烧伤损伤引发了一系列病理生理变化。尽管在烧伤损伤的临床和实验研究中，据报道，尽管有攻击性的液体复苏，左心室（LV）收缩功能的进行性下降。但是，燃烧诱导的心肌功能障碍所涉及的源或信号通路在很大程度上未知。我们小组的最新研究表明，肠道淋巴淋巴引发心肌抑郁症的肠道心肌抑制因子。此外，我们的初步研究表明，从受烧伤40％（燃烧淋巴）的大鼠中收集的肠系膜淋巴的生理相关浓度（烧伤淋巴），而不是从假烧伤的大鼠（对照淋巴）（对照淋巴）到从健康大鼠中分离出的脑肌细胞，从健康大鼠中分离出来的，导致具有动作势型与家居的重大影响有关，与异国性的ca2+ca2+ca2+ca2+ca2+ca2+ca2+ca2+ca2+。在其他初步工作中，我们发现燃烧淋巴增加了肌因素的大小，有丝分裂原激活的蛋白激酶以及培养的新生大鼠心室心肌细胞的细胞死亡，这表明燃烧创伤与肥大心脏疾病之间的常见机械联系。

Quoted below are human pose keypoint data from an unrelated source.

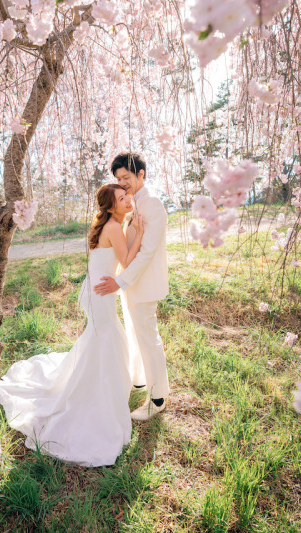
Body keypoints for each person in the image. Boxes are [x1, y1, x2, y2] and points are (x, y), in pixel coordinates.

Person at [0, 184, 144, 467]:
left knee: (103, 339)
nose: (128, 200)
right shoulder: (114, 227)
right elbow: (127, 260)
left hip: (97, 291)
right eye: (121, 199)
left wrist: (130, 224)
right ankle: (94, 394)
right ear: (110, 206)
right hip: (101, 294)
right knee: (105, 339)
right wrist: (137, 230)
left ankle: (100, 385)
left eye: (127, 196)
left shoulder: (114, 224)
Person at [94, 152, 170, 421]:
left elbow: (147, 252)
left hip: (144, 284)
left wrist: (120, 281)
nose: (122, 183)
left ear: (141, 175)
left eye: (127, 177)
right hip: (130, 284)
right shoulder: (131, 205)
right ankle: (139, 380)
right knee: (134, 334)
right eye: (118, 179)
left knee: (149, 339)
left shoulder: (153, 205)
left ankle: (158, 397)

在此提案中，我们将利用这些发现，并提出进一步研究与烧伤诱导的心肌功能障碍有关的细胞和分子机制，以及烧伤淋巴在生理和病理生理条件中的作用。为了开始理解心肌功能改变的细胞基础，该建议着重于对心肌CA2+稳态重要的细胞机制。我们假设1）1）烧伤损伤诱导的LV功能障碍是肠系膜淋巴（淋巴）中包含的肠道衍生因子（s），以及2）离子电流和CA2+CA2+循环蛋白的变化由燃烧淋巴引起的脂肪诱导的LV功能障碍和最终的心脏失效（HF）。为了检验该假设，该赠款提案还包括基因组学和蛋白质化学，以阐明烧伤后心脏中有价值的信息。这项研究是我们对与燃烧相关心肌功能障碍的分子机制的理解至关重要的。更好地了解分子病因和下游机制可能会改善治疗措施，以降低与烧伤损伤相关的发病率和死亡率。